By now, you may have realized that this isn’t a multiple choice test at all, but a reflection on how we might consider the multi-faceted, perhaps infinitely-faceted notion of transcendence. If we who are mortals understand that we are not Creation’s last act, we strive for a language of transcendence, a language of reverence. This in no way denies scientific discovery. Rather it unleashes our capacity for awe and humility on all fronts of being. “Reverence,” suggests Paul Woodruff, “is the virtue that keeps human beings from trying to act like gods.”

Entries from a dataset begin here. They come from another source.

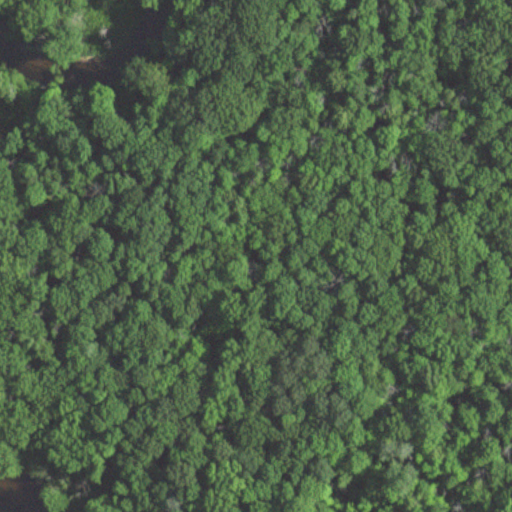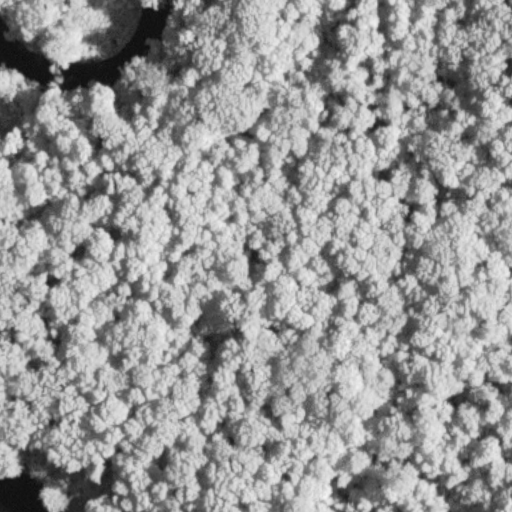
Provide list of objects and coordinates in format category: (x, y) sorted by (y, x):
river: (94, 80)
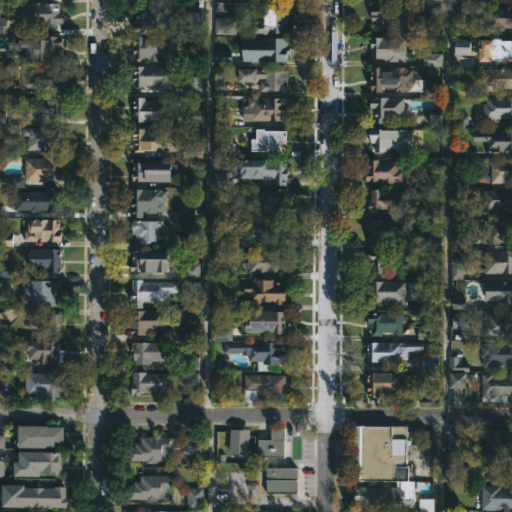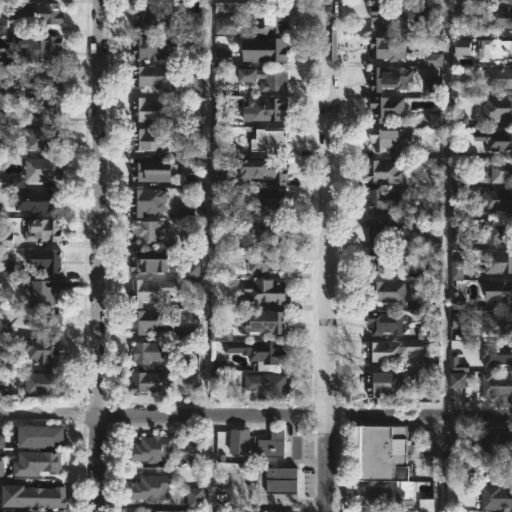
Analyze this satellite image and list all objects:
building: (37, 13)
building: (40, 13)
building: (421, 15)
building: (389, 16)
building: (382, 17)
building: (497, 18)
building: (498, 18)
building: (272, 20)
building: (151, 22)
building: (194, 22)
building: (272, 22)
building: (151, 23)
building: (3, 25)
building: (3, 25)
building: (225, 26)
building: (38, 47)
building: (42, 47)
building: (462, 47)
building: (153, 48)
building: (388, 48)
building: (151, 49)
building: (264, 49)
building: (275, 49)
building: (388, 49)
building: (496, 49)
building: (495, 50)
building: (223, 57)
building: (432, 59)
building: (153, 76)
building: (153, 77)
building: (390, 77)
building: (265, 78)
building: (390, 78)
building: (497, 78)
building: (42, 79)
building: (496, 79)
building: (41, 80)
building: (273, 80)
building: (193, 85)
building: (431, 87)
building: (39, 107)
building: (42, 107)
building: (386, 108)
building: (386, 108)
building: (497, 108)
building: (497, 108)
building: (265, 109)
building: (266, 109)
building: (151, 110)
building: (151, 110)
building: (0, 112)
building: (435, 120)
building: (461, 121)
building: (41, 138)
building: (41, 138)
building: (388, 139)
building: (391, 139)
building: (495, 139)
building: (150, 140)
building: (150, 140)
building: (268, 140)
building: (268, 140)
building: (500, 141)
building: (42, 169)
building: (42, 169)
building: (264, 170)
building: (265, 171)
building: (383, 171)
building: (383, 171)
building: (500, 171)
building: (501, 171)
building: (151, 172)
building: (151, 172)
building: (194, 180)
building: (221, 180)
building: (222, 181)
building: (12, 182)
building: (266, 199)
building: (36, 200)
building: (36, 200)
building: (267, 200)
building: (386, 200)
building: (496, 200)
building: (497, 200)
building: (147, 201)
building: (147, 201)
building: (387, 201)
road: (205, 206)
road: (445, 207)
building: (185, 211)
building: (42, 230)
building: (146, 230)
building: (265, 230)
building: (499, 230)
building: (43, 231)
building: (146, 231)
building: (498, 231)
building: (388, 232)
building: (386, 233)
building: (6, 240)
building: (459, 241)
road: (100, 256)
road: (324, 256)
building: (45, 259)
building: (46, 260)
building: (265, 260)
building: (147, 261)
building: (266, 261)
building: (383, 261)
building: (384, 261)
building: (497, 261)
building: (150, 262)
building: (498, 262)
building: (456, 268)
building: (40, 290)
building: (150, 291)
building: (150, 291)
building: (264, 291)
building: (386, 291)
building: (388, 291)
building: (498, 291)
building: (499, 291)
building: (39, 292)
building: (264, 293)
building: (49, 321)
building: (146, 321)
building: (147, 321)
building: (262, 321)
building: (264, 322)
building: (384, 323)
building: (385, 323)
building: (498, 323)
building: (499, 324)
building: (48, 325)
building: (460, 325)
building: (5, 330)
building: (426, 333)
building: (220, 334)
building: (41, 349)
building: (258, 350)
building: (391, 350)
building: (148, 351)
building: (258, 351)
building: (389, 351)
building: (149, 353)
building: (495, 353)
building: (495, 355)
building: (191, 362)
building: (429, 362)
building: (457, 373)
building: (192, 379)
building: (413, 381)
building: (151, 382)
building: (384, 382)
building: (149, 383)
building: (42, 384)
building: (383, 384)
building: (41, 385)
building: (266, 385)
building: (496, 385)
building: (497, 386)
building: (264, 387)
road: (256, 413)
building: (40, 436)
building: (453, 438)
building: (498, 438)
building: (498, 439)
building: (1, 441)
building: (238, 441)
building: (239, 442)
building: (191, 444)
building: (271, 444)
building: (190, 445)
building: (152, 448)
building: (151, 449)
building: (380, 453)
building: (48, 460)
road: (209, 462)
building: (37, 463)
building: (276, 463)
road: (436, 463)
building: (383, 464)
building: (477, 467)
building: (1, 468)
building: (281, 479)
building: (151, 486)
building: (149, 488)
building: (40, 492)
building: (383, 495)
building: (33, 496)
building: (495, 497)
building: (496, 497)
building: (194, 498)
building: (425, 505)
building: (139, 511)
building: (152, 511)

Unitarian is in many ways a misnomer. We hold in our religious imagination a panoply of gods, even as we hold up the notion of One God. Perhaps like our Muslim sisters and brothers, we can embrace an Allah, who is the God of Abraham, the God of Moses, the God of Jesus, the God of Muhammad, the God of all. Perhaps like all mortals who have ever wondered beyond ourselves, we can embrace a wisdom grounded in awe, embodied in compassion, and fluid with gratitude.

Amen.
Sources:

Karen Armstrong, A History of God: The 4,000-Year Quest of Judaism, Christianity and Islam, Ballantine Books, New York, 1993, xx-xxi.

The Book of Genesis, The Book of Exodus, The Psalms, The Book of Job, The Gospel According to Matthew, and The Gospel According to Mark in the Bible (Revised Standard Version)

Paul Woodruff, Reverence: Renewing a Forgotten Virtue, Oxford University Press, New York, 2001.

Brian Wren, “Bring Many Names,” in Singing the Living Tradition, The Unitarian Universalist Association, Beacon Press, Boston, 1993, 23.